Un jeu qui ne vous laisse jamais respirer

FAR FAR WEST fait partie de ces jeux où, dès les premières minutes, tu comprends que le calme ne fait pas partie du programme.

Ça bouge dans tous les sens, les ennemis débarquent de partout, les explosions remplissent l’écran et toi tu essayes simplement de survivre au milieu de ce gigantesque western robotique sous caféine.

Et honnêtement ?
Quel plaisir.

Le jeu est hyper dynamique. Il y a toujours quelque chose à faire, à esquiver, à tirer ou à comprendre pendant que ton cerveau tente désespérément de suivre le rythme.

Des niveaux qui demandent de vrais réflexes

Sous son apparence un peu cartoon et son univers plutôt léger, FAR FAR WEST cache quand même un jeu vraiment exigeant.

Certains niveaux deviennent rapidement très compliqués et demandent énormément de réflexes. Il faut constamment bouger, anticiper les attaques et gérer le bordel ambiant sans perdre le fil de ce qu’il se passe à l’écran.

Et parfois… c’est tellement le chaos qu’on ne sait même plus exactement pourquoi on est mort.

Mais bizarrement, ça ne devient jamais frustrant.

Le jeu réussit à garder ce côté fun permanent grâce à son rythme et surtout grâce à sa musique qui accompagne parfaitement l’action. Tout semble pensé pour transformer le chaos en spectacle complètement absurde.

Un humour débile dans le meilleur sens du terme

L’une des choses que j’adore le plus dans FAR FAR WEST, c’est son humour.

Le jeu ne se prend jamais trop au sérieux et ça fonctionne parfaitement avec son univers. Entre les animations, les situations absurdes et certains petits détails complètement idiots, il y a constamment quelque chose qui te fait sourire au milieu des combats.

Et puis surtout…

On peut caresser une poule.

Je ne sais pas quoi vous dire de plus honnêtement.

Des armes et des personnages vraiment réussis

Au-delà du chaos général, j’ai aussi énormément aimé la gestion des armes et du personnage.

On sent que le gameplay a été pensé pour encourager différentes approches plutôt que simplement changer l’arme de départ.

Même chose pour l’équipement : les armes sont satisfaisantes à utiliser, lisibles malgré l’action permanente et surtout très bien intégrées au rythme du jeu.

On prend rapidement plaisir à tester différentes combinaisons juste pour voir jusqu’où le jeu peut partir dans son délire.

Un univers simple, mais ultra efficace

FAR FAR WEST n’essaye pas de raconter une fresque philosophique sur la condition humaine des robots cowboys du désert intergalactique.

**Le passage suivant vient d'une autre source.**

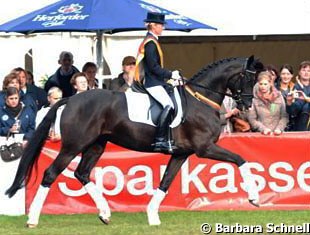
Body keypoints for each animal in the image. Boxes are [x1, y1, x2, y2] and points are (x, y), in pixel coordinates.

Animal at [6, 56, 264, 227]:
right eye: (246, 78)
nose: (247, 105)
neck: (200, 99)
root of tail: (71, 99)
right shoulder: (205, 148)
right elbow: (241, 160)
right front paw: (254, 198)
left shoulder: (181, 153)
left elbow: (165, 182)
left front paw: (152, 216)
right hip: (72, 147)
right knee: (51, 173)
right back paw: (33, 219)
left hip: (96, 145)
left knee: (82, 173)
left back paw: (105, 213)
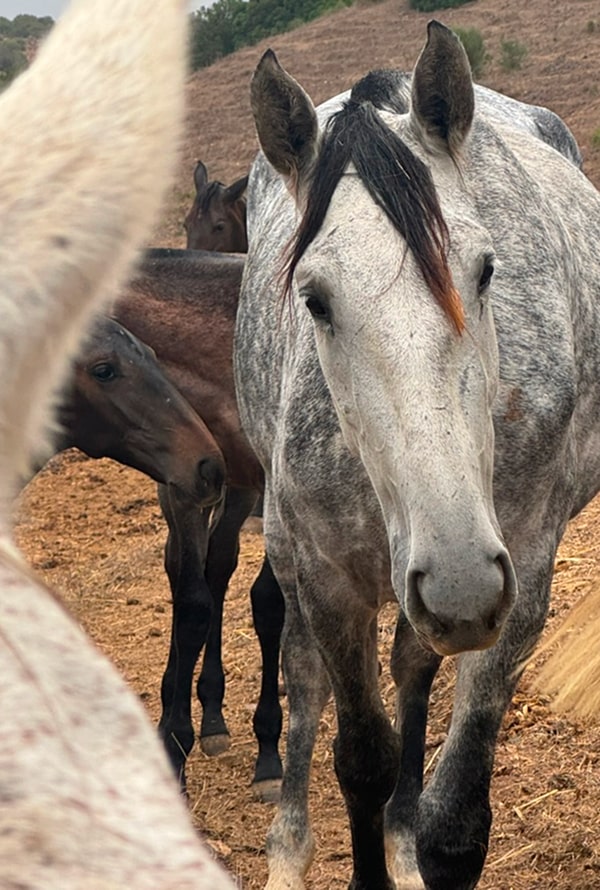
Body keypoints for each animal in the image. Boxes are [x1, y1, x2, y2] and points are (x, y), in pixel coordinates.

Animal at [235, 21, 600, 890]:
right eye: (314, 299)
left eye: (488, 269)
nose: (462, 584)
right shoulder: (328, 578)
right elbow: (361, 758)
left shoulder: (521, 573)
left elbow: (455, 825)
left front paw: (412, 844)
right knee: (302, 683)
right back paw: (288, 846)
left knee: (410, 675)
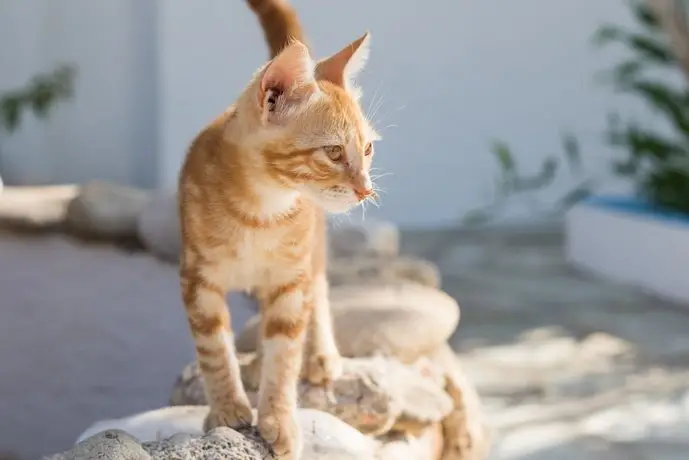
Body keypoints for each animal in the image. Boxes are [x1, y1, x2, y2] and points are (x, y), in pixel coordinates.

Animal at [175, 0, 378, 456]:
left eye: (369, 148)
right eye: (333, 151)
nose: (366, 189)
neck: (260, 212)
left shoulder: (290, 280)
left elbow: (285, 354)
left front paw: (279, 418)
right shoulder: (197, 278)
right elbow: (213, 348)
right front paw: (226, 407)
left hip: (310, 254)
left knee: (316, 288)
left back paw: (319, 354)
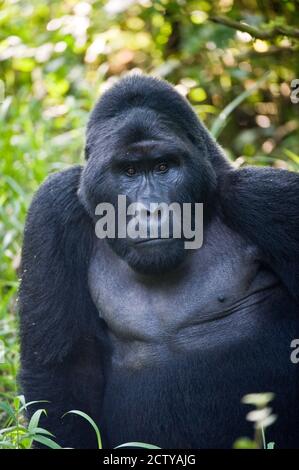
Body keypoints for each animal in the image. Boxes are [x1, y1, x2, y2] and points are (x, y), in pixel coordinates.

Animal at [19, 73, 299, 448]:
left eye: (164, 167)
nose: (151, 210)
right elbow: (61, 373)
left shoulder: (272, 199)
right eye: (129, 171)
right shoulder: (53, 210)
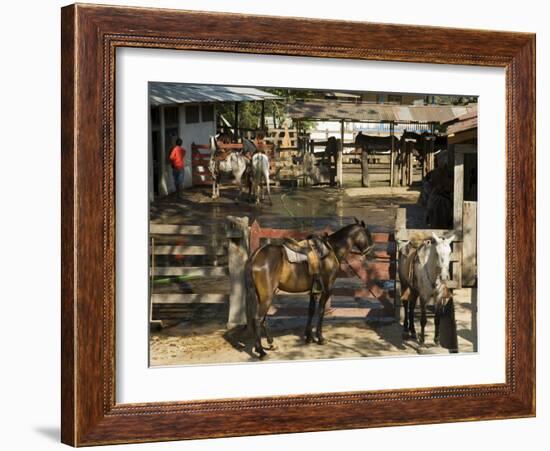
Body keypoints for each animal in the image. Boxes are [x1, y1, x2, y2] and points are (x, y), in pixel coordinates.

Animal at [248, 220, 378, 360]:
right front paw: (320, 338)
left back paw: (270, 344)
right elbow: (321, 311)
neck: (332, 250)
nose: (372, 254)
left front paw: (309, 336)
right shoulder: (327, 289)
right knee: (257, 319)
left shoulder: (314, 291)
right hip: (267, 296)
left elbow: (311, 310)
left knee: (263, 319)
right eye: (368, 234)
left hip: (264, 295)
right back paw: (261, 351)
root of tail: (256, 255)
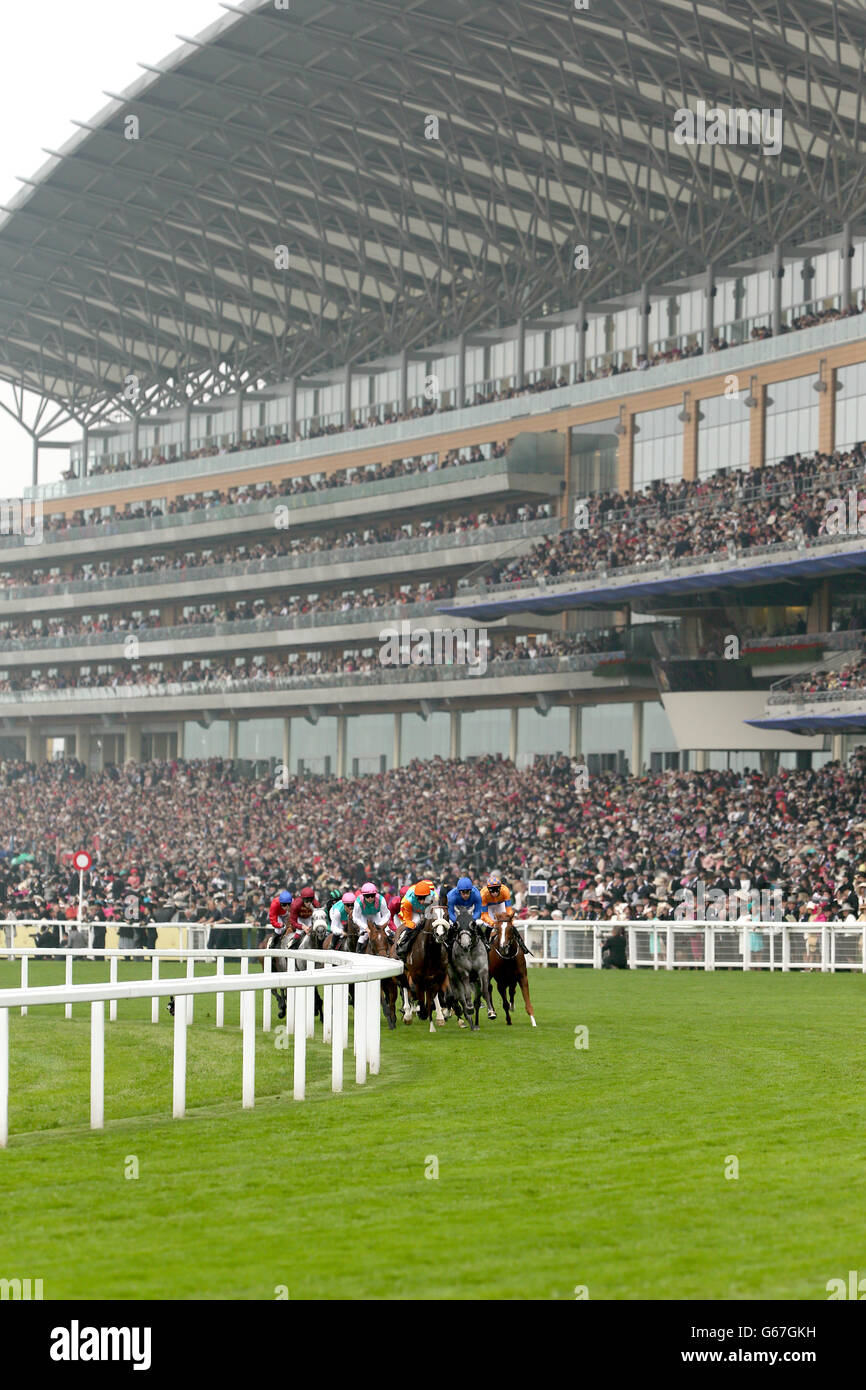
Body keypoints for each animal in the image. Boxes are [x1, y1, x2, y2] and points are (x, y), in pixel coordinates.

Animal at [447, 900, 494, 1034]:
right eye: (456, 925)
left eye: (472, 923)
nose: (465, 945)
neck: (470, 952)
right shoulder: (463, 972)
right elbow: (467, 994)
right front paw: (469, 1008)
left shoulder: (482, 971)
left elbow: (485, 992)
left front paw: (491, 1012)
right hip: (454, 979)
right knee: (461, 999)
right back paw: (469, 1020)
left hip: (476, 981)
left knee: (477, 1000)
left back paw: (476, 1024)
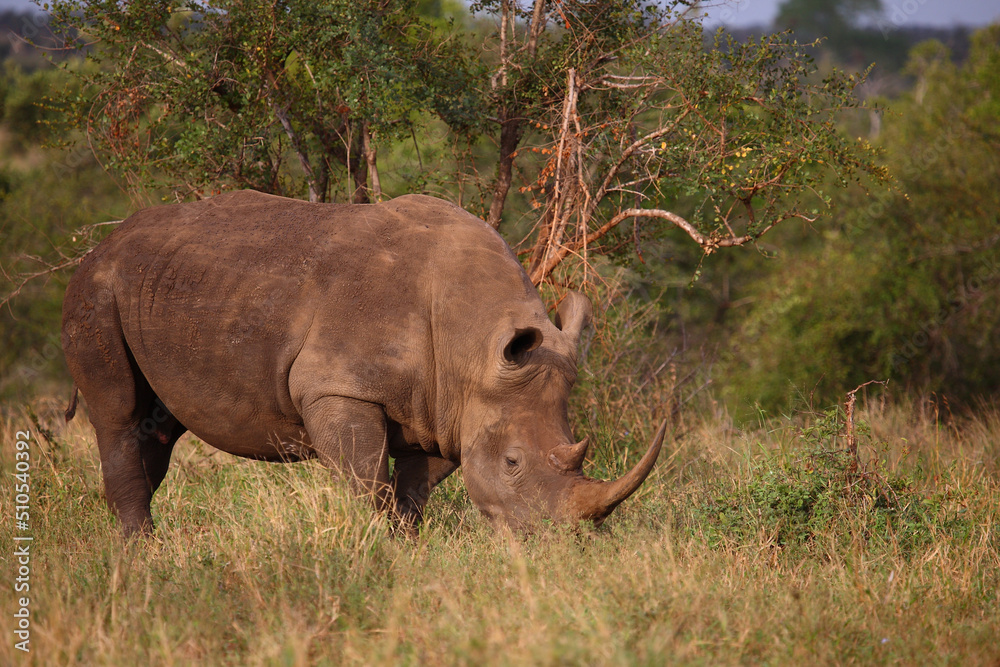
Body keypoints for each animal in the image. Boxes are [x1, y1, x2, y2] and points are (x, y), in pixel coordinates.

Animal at [62, 190, 665, 536]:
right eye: (514, 462)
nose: (562, 544)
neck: (473, 347)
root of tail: (102, 244)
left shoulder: (443, 409)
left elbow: (414, 490)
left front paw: (406, 547)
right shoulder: (337, 387)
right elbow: (368, 483)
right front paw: (378, 547)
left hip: (166, 287)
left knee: (158, 428)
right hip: (96, 290)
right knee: (119, 416)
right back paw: (142, 555)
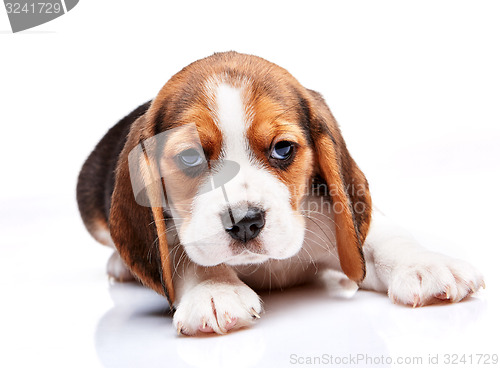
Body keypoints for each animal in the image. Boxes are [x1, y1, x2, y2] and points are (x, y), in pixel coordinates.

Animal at [77, 51, 484, 336]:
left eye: (283, 149)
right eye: (190, 157)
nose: (244, 222)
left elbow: (382, 238)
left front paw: (425, 265)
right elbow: (182, 253)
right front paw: (214, 289)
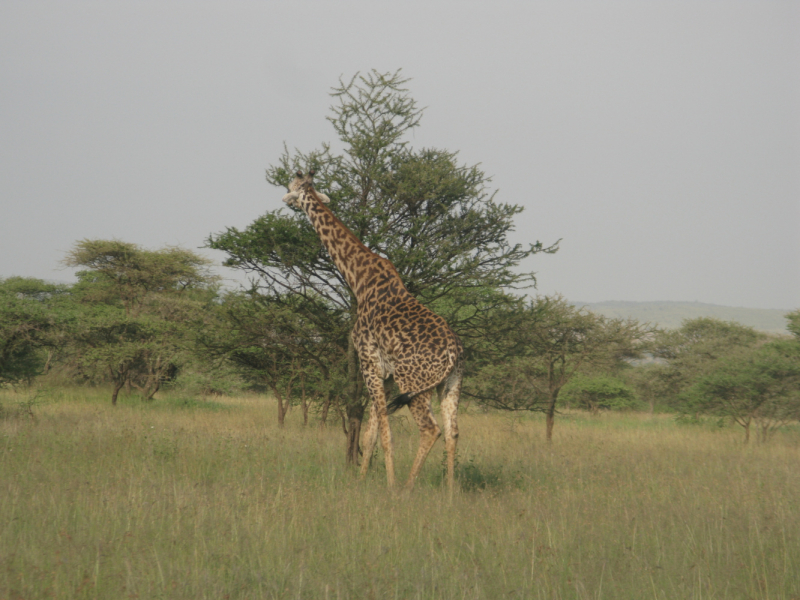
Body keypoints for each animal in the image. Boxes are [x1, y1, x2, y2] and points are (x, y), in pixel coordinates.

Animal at [282, 171, 462, 490]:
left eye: (292, 188)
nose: (284, 200)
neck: (358, 277)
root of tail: (453, 354)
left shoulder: (368, 361)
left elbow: (383, 432)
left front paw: (388, 485)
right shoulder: (386, 374)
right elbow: (371, 433)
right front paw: (362, 480)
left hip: (414, 384)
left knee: (431, 430)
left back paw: (406, 489)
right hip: (451, 384)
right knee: (452, 433)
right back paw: (451, 492)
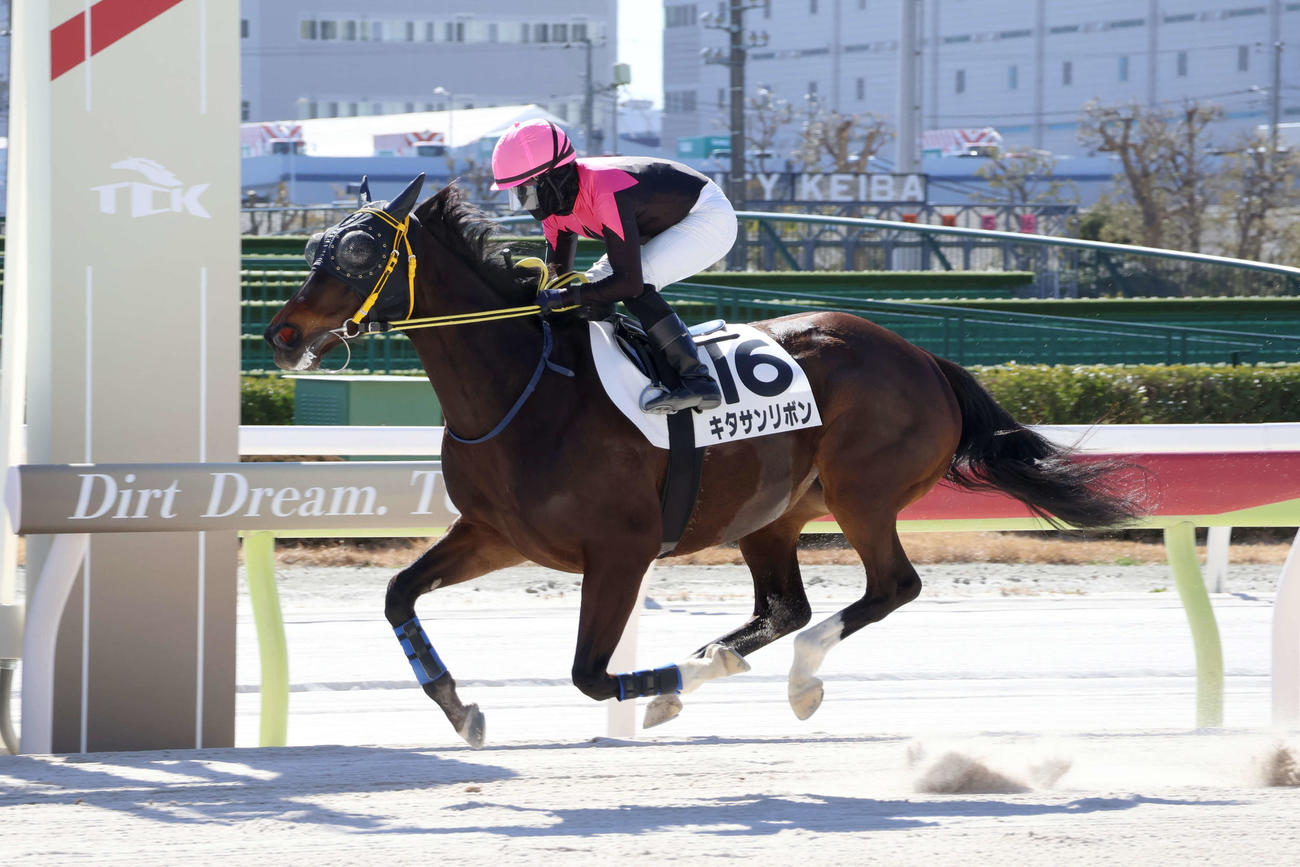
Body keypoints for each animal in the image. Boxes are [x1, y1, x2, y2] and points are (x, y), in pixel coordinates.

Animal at [265, 175, 1139, 747]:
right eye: (312, 247)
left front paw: (668, 692)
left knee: (890, 587)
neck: (522, 390)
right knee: (785, 606)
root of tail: (923, 356)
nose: (280, 333)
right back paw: (736, 656)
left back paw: (797, 677)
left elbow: (590, 673)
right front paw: (460, 706)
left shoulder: (619, 551)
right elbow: (398, 594)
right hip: (771, 512)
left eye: (357, 251)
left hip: (862, 492)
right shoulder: (495, 533)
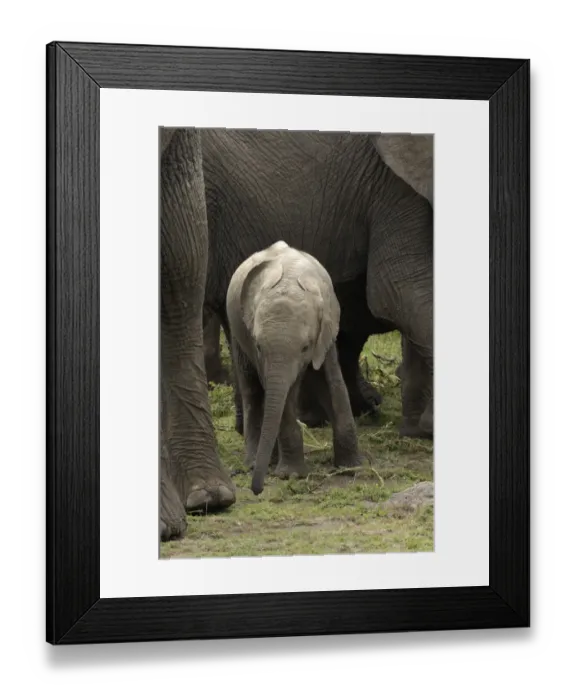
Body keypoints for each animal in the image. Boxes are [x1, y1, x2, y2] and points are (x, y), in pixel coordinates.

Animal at [226, 241, 362, 496]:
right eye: (259, 346)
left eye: (305, 347)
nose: (256, 490)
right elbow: (281, 394)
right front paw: (291, 475)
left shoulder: (326, 331)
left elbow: (333, 382)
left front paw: (352, 468)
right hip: (236, 327)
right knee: (253, 390)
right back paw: (255, 462)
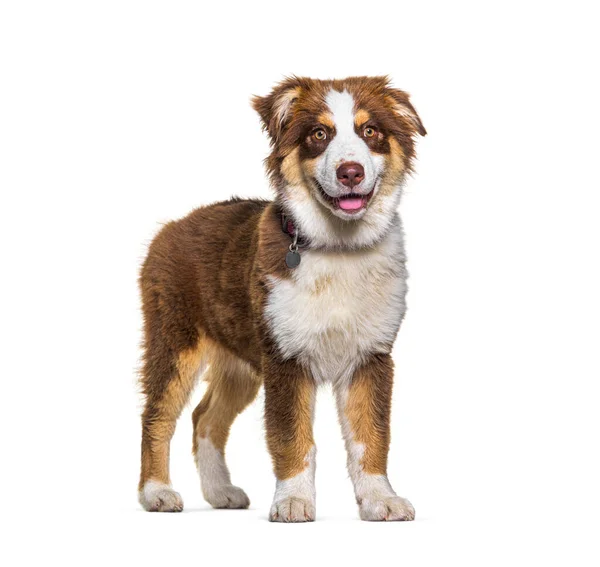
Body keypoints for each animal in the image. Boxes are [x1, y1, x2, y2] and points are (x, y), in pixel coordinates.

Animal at [137, 76, 426, 524]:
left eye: (370, 131)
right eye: (319, 134)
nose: (350, 172)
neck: (338, 249)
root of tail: (171, 226)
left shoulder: (370, 356)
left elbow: (371, 435)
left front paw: (381, 499)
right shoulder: (285, 358)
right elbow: (292, 436)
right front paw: (293, 501)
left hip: (240, 360)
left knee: (205, 418)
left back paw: (220, 491)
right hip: (174, 340)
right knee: (157, 416)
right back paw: (157, 493)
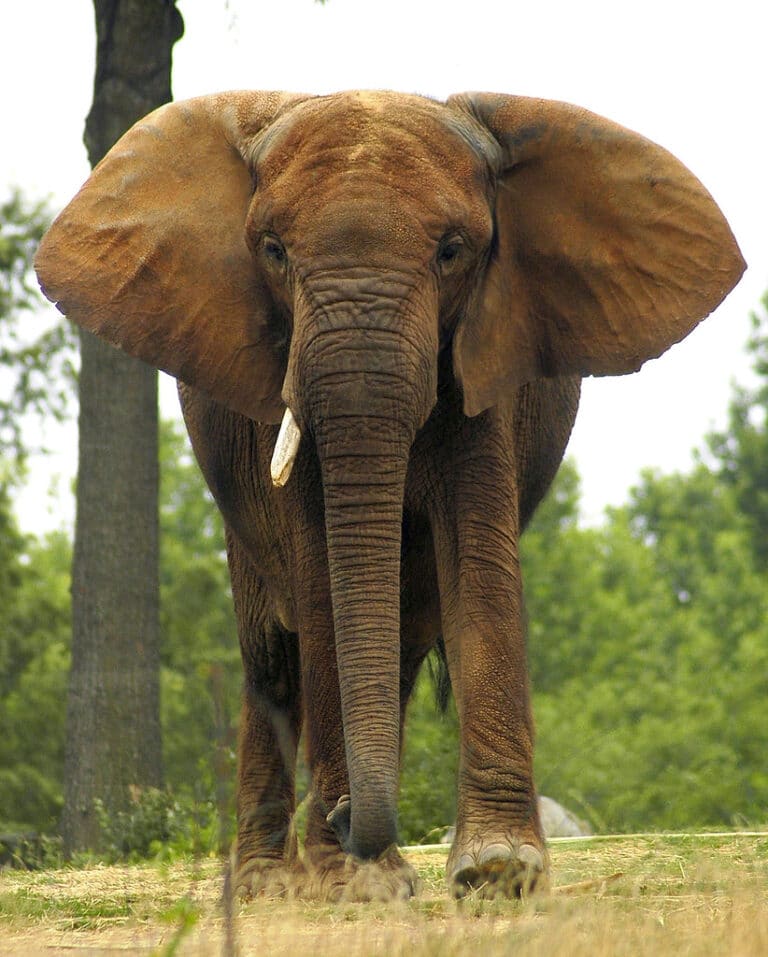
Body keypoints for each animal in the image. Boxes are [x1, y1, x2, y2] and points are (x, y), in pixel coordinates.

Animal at [35, 89, 744, 901]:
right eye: (273, 250)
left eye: (453, 250)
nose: (345, 816)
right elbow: (320, 583)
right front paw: (359, 881)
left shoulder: (487, 359)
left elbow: (479, 566)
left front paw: (498, 871)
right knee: (272, 654)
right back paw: (266, 885)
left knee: (396, 645)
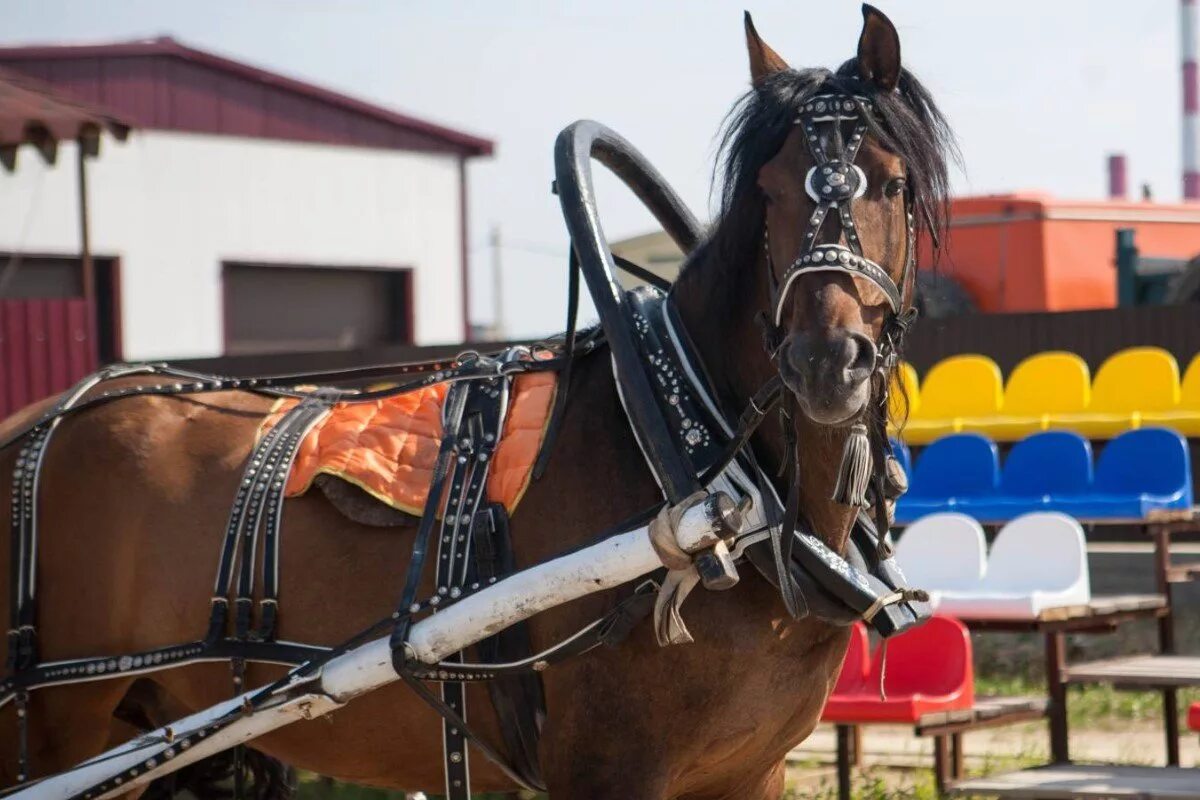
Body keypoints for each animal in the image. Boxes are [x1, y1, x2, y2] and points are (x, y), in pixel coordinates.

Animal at [2, 7, 955, 800]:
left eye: (892, 185)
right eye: (769, 193)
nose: (825, 361)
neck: (704, 477)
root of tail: (28, 425)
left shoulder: (749, 773)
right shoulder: (609, 774)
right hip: (55, 726)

Et c’est très bien comme ça.

Le jeu mise surtout sur son ambiance, son identité visuelle et son énergie permanente. Cet univers western mécanique fonctionne incroyablement bien grâce à ses décors, sa direction artistique et sa bande-son qui donne constamment l’impression d’être dans une bagarre de saloon sous stéroïdes.

C’est souvent un énorme bazar à l’écran.
Mais un bazar drôle, rythmé et terriblement fun.